To: TobagoJack who wrote (51153)6/20/2004 11:22:19 PM
From: elmatador  Respond to of 74559
 
Thanks for the article Jay. I am in GBP and JPY now and the move was good. The interest raise is to suck money out of developing countries old trick that happens every decade and triggers a debt crisis. It is not intended to prop up the dollar.



To: TobagoJack who wrote (51153)6/21/2004 6:56:44 AM
From: smolejv@gmx.net  Respond to of 74559
 
Here's the two diagrams:

zealllc.com

zealllc.com



To: TobagoJack who wrote (51153)6/21/2004 10:53:37 AM
From: Ramsey Su  Respond to of 74559
 
Jay,

that is a very good article.

along that line, I believe a theme in the future is going to be the intent and the results of greenbubbles strategies.

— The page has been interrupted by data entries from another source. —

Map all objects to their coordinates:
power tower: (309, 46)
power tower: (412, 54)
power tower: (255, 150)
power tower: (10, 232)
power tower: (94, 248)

Basic econ tells you that when real interest rates are below zero, it should encourage borrowing by businesses, investment in cap ex, expansions and other good things for the economy.

In reality, borrowing did occur but only to improve "earnings" by reducing yesteryears excesses.

In reality, expansion and cap ex did occur, to foreign land in FDIs, creating job opportunities to the more deserving Indians, Chineses and anyone willing to work and work and work.

We are being told that the economy is well on its well to recovery. We are given a bunch of data that may or may not be fabricated. So the question should be: are the Feds going to base their moves on what they know or what they are selling? I hope they are one in the same.